Years later, search engine provider Blekko is proving the same theory: necessary human element involvement ensures accuracy.
What Makes Blekko Different?
I had the great fortune to mingle with the who’s-who of CTOs and CIOs at the NoSQL Now!conference last month in San Jose. I met with Blekko CTO Greg Lindahl at dinner one night and he explained it to me:
In the world of search, it’s not just about the data, it’s how you enable people to access it.
Using the same coarse granularity Google uses, Blekko retrieves pertinent search data based on user query data. Once the query results are received, they are sorted and presented to the user in a familiar text format. Lindahl explains how the company’s search is based on three distinguishing elements:
- Algorithm inclusive of user input
- Customizable search engine settings
- Transparency
Collectively, these elements are what set Blekko apart from the company’s larger, search engine rivals.
I. Data Set
In order to achieve more useful results the data set which queries are applied to are not built with the philosophy “More is Better”, but more of a filtered smaller, precise data set. Eliminating spamming sites, link farms, and black SEO sites, Blekko allows the cream to rise to the top. A large part of this is due to human curators.
II. Wikipedia-like Policing
Using human curators allows for a much more narrowed and applicable search result but it can only go so far. Through the use of individual preference an end user can design their own query set which can become more relevant with extended use. A user can create their own ‘slashtag’ data set for sites they feel are most relevant to their particular needs.

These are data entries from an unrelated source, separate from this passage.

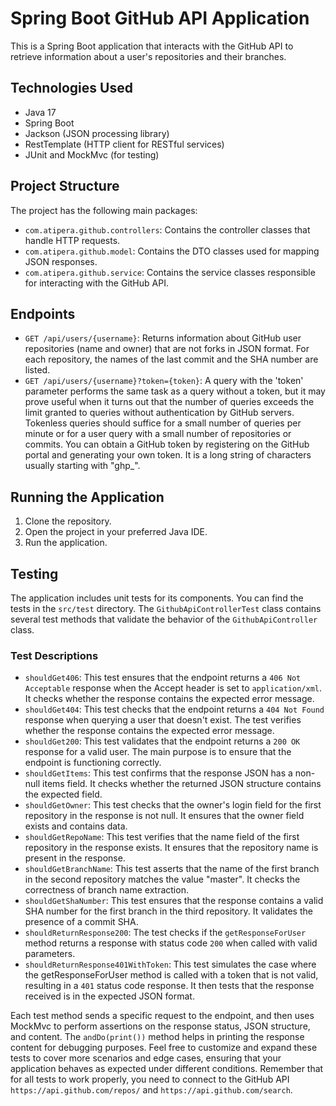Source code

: # Spring Boot GitHub API Application

This is a Spring Boot application that interacts with the GitHub API to retrieve information about a user's repositories and their branches.

## Technologies Used

- Java 17
- Spring Boot
- Jackson (JSON processing library)
- RestTemplate (HTTP client for RESTful services)
- JUnit and MockMvc (for testing)

## Project Structure

The project has the following main packages:

- `com.atipera.github.controllers`: Contains the controller classes that handle HTTP requests.
- `com.atipera.github.model`: Contains the DTO classes used for mapping JSON responses.
- `com.atipera.github.service`: Contains the service classes responsible for interacting with the GitHub API.

## Endpoints

- `GET /api/users/{username}`: Returns information about GitHub user repositories (name and owner) that are not forks in JSON format. For each repository, the names of the last commit and the SHA number are listed.
- `GET /api/users/{username}?token={token}`: A query with the 'token' parameter performs the same task as a query without a token, but it may prove useful when it turns out that the number of queries exceeds the limit granted to queries without authentication by GitHub servers. Tokenless queries should suffice for a small number of queries per minute or for a user query with a small number of repositories or commits. You can obtain a GitHub token by registering on the GitHub portal and generating your own token. It is a long string of characters usually starting with "ghp_". 

## Running the Application

1. Clone the repository.
2. Open the project in your preferred Java IDE.
3. Run the application.

## Testing

The application includes unit tests for its components. You can find the tests in the `src/test` directory. The `GithubApiControllerTest` class contains several test methods that validate the behavior of the `GithubApiController` class.

### Test Descriptions

- `shouldGet406`: This test ensures that the endpoint returns a `406 Not Acceptable` response when the Accept header is set to `application/xml`. It checks whether the response contains the expected error message.
- `shouldGet404`: This test checks that the endpoint returns a `404 Not Found` response when querying a user that doesn't exist. The test verifies whether the response contains the expected error message.
- `shouldGet200`: This test validates that the endpoint returns a `200 OK` response for a valid user. The main purpose is to ensure that the endpoint is functioning correctly.
- `shouldGetItems`: This test confirms that the response JSON has a non-null items field. It checks whether the returned JSON structure contains the expected field.
- `shouldGetOwner`: This test checks that the owner's login field for the first repository in the response is not null. It ensures that the owner field exists and contains data.
- `shouldGetRepoName`: This test verifies that the name field of the first repository in the response exists. It ensures that the repository name is present in the response.
- `shouldGetBranchName`: This test asserts that the name of the first branch in the second repository matches the value "master". It checks the correctness of branch name extraction.
- `shouldGetShaNumber`: This test ensures that the response contains a valid SHA number for the first branch in the third repository. It validates the presence of a commit SHA.
- `shouldReturnResponse200`: The test checks if the `getResponseForUser` method returns a response with status code `200` when called with valid parameters.
- `shouldReturnResponse401WithToken`: This test simulates the case where the getResponseForUser method is called with a token that is not valid, resulting in a `401` status code response. It then tests that the response received is in the expected JSON format. 

Each test method sends a specific request to the endpoint, and then uses MockMvc to perform assertions on the response status, JSON structure, and content. The `andDo(print())` method helps in printing the response content for debugging purposes.
Feel free to customize and expand these tests to cover more scenarios and edge cases, ensuring that your application behaves as expected under different conditions. 
Remember that for all tests to work properly, you need to connect to the GitHub API `https://api.github.com/repos/` and `https://api.github.com/search`.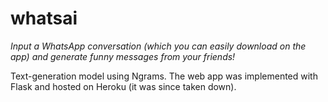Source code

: # whatsai
*Input a WhatsApp conversation (which you can easily download on the app) and generate funny messages from your friends!*

Text-generation model using Ngrams.
The web app was implemented with Flask and hosted on Heroku (it was since taken down).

As an example, if one user were to query using the phrasing ‘cheapest computers,’ he might get things like craigslist.org or EBay. Using the ‘slashtag’ containing Dell, Sears, Target, CompUSA, and the like, that same Blekko search will generate a more accurate result.
An example Lindahl provided for a luxury goods product search demonstrates how more desirable results are generated from the Blekko, human-influenced engine.
Search: “Gucci handbags” (https://blekko.com/ws/+gucci+handbags)
Result:
Blekko’s results include websites selected by a slashtag editor, with known spam sites removed, and even a relevant a blog entry on the joys of owning a Gucci handbag. Each of these factors delivering on-target search results for the consumer seeking to buy a genuine luxury good product.
In the final analysis, Blekko has paved the way and raised the bar to greater, more desirable search engine results. Google is realizing this, and recognizes that end users are growing tired of all of the spamming, advertising and irrelevant data in their query results. The next step for Blekko should be to allow the owner of a particular website to submit their site for curator evaluation. The site owner could then receive a report from the curator, and adjust their site accordingly. It is this type of open architecture that will make Blekko successful.